Ángela Sierra González is Professor and Director of the Centre for Interdisciplinary Latin American Studies (CEILAM) at the University of La Laguna and former member of the European Parliament. She is also co-editor of La filosofía ante el ocaso de la democracia representativa.
This translation has been automatically generated and has not been verified for accuracy.
The reflections of Bryan Caplan and Jason Brennan are part of the “revisionist” current of democracy and its decision-making procedures. This theoretical current tends to reinterpret existing democratic procedures and present them in an unfavourable light, in view of the realities that emerge from the labyrinth of interests at play in the spheres of power. His works The Myth of the Rational Voter and Against Democracy, however, must be distinguished from the burgeoning anti-democracy “industry” of ideas that, with misleading intentions, seeks to unmask the “false democracy of the ballot box” with clichéd arguments —some of them put into circulation since the beginning of the 20th century by National Socialism. The intentions of this industry are misguided because the implementation of its ideas would lead to covert forms of authoritarianism. It claims to solve the problems of democracy by resorting to exhausted ways, such as elitism, which entail “serious risks of domination”1.

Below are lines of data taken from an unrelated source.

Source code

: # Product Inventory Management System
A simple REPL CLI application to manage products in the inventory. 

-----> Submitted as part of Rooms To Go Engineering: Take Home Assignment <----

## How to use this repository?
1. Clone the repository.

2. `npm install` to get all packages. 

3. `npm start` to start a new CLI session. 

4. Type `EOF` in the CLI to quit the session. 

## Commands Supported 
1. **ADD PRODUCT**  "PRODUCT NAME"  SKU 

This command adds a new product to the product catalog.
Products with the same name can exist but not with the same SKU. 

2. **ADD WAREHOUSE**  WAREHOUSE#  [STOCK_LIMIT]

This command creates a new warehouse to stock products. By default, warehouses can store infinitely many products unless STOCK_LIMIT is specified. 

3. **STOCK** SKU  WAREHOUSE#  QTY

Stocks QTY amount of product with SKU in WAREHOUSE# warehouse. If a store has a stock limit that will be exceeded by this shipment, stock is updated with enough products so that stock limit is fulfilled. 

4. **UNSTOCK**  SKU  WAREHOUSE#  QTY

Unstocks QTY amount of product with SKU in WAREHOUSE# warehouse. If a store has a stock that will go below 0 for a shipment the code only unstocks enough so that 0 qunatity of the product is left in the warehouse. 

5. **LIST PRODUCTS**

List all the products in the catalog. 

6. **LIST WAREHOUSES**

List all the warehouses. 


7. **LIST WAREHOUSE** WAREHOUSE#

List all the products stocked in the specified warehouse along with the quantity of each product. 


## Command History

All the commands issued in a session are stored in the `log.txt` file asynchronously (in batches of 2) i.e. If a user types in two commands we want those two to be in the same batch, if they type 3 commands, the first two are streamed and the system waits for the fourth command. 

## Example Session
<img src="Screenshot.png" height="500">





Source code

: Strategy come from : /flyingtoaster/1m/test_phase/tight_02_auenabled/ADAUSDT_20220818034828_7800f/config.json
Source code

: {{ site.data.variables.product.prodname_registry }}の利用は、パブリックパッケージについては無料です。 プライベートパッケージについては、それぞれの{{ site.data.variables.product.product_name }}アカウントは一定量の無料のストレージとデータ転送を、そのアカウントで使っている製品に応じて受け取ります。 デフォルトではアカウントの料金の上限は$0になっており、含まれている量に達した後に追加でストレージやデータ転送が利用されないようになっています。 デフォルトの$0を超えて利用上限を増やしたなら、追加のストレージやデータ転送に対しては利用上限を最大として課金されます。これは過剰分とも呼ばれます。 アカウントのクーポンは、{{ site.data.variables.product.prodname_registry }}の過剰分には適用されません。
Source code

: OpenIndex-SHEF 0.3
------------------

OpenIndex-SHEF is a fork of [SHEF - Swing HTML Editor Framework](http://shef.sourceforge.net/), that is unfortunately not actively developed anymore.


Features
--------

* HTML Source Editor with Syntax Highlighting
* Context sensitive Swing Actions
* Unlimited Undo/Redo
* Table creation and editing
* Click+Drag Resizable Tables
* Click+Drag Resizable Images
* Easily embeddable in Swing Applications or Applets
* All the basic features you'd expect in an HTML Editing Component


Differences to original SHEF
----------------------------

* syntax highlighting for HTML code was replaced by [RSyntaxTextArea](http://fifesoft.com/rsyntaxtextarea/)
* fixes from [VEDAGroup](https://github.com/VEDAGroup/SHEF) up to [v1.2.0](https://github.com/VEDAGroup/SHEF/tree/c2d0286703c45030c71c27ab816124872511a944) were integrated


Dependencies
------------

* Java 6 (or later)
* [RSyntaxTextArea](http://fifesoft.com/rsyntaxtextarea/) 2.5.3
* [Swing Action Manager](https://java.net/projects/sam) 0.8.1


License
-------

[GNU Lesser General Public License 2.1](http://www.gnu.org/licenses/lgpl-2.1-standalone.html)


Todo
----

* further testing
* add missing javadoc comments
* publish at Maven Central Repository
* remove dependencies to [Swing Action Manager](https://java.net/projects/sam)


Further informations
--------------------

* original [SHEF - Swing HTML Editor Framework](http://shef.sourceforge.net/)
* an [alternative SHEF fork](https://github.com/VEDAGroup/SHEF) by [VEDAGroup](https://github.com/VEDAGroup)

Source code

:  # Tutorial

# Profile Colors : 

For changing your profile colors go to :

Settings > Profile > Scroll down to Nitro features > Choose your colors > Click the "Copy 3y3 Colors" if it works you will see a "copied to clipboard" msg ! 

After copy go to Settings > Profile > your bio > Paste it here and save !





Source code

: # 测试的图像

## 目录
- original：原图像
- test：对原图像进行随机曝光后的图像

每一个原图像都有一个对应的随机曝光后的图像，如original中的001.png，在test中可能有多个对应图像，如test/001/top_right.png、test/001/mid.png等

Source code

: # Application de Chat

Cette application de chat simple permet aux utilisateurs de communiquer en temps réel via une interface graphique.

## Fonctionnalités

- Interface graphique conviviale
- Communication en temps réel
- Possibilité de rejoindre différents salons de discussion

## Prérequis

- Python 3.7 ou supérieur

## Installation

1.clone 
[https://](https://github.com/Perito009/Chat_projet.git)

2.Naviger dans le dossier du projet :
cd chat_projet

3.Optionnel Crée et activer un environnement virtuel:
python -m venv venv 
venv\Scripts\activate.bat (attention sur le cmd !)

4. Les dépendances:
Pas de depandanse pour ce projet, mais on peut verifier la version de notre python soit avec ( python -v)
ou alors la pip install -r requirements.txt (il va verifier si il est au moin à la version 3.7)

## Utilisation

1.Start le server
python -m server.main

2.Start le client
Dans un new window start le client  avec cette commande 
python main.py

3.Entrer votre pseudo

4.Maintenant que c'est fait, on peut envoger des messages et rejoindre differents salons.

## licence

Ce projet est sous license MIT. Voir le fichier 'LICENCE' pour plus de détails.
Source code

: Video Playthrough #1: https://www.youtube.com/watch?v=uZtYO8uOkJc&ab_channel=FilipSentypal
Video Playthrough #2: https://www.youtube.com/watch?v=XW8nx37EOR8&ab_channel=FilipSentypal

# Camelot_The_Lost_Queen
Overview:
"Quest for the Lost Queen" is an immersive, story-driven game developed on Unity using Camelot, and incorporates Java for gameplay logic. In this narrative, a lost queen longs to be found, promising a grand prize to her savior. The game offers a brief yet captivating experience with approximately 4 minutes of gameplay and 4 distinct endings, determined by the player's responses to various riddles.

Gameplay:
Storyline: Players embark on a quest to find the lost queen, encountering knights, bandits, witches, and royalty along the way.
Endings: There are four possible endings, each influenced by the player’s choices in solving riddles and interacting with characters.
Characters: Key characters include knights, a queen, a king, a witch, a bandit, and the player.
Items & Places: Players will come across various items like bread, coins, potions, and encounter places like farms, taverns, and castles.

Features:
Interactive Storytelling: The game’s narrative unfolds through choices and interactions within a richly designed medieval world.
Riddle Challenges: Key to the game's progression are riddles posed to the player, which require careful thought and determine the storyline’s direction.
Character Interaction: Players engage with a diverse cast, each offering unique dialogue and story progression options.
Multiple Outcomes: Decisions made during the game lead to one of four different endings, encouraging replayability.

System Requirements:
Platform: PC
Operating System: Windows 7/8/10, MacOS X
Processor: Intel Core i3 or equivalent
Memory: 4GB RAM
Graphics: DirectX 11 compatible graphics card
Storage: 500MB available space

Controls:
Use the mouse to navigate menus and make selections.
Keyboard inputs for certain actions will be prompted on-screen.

The revisionism in whose tradition The Myth of the Rational Voter and Against Delmocracy fit, albeit partially, within the democratic narrative. Caplan and Brennan do not seek to replace the democratic system with a different system; on the contrary, their proposals are aimed at reforming the democratic system so that it regains its legitimacy. But Caplan and Brennan are on the edge of revisionism. At some points they appear to be anti-democratic. At others, they suggest —particularly Brennan— that democracies, on the whole, work quite well. This fact makes the point that they are not anti-democratic; an anti-democrat would never acknowledge that the democratic system has any validity. In their works, Bryan Caplan and Jason Brennan do not harbour authoritarian aims, nor do they seek to empower one social class over another. On the contrary, they try, under different approaches, to rescue democracy as a system of "good government" or "just government", although their proposals may, in some cases, be debatable, but not absurd.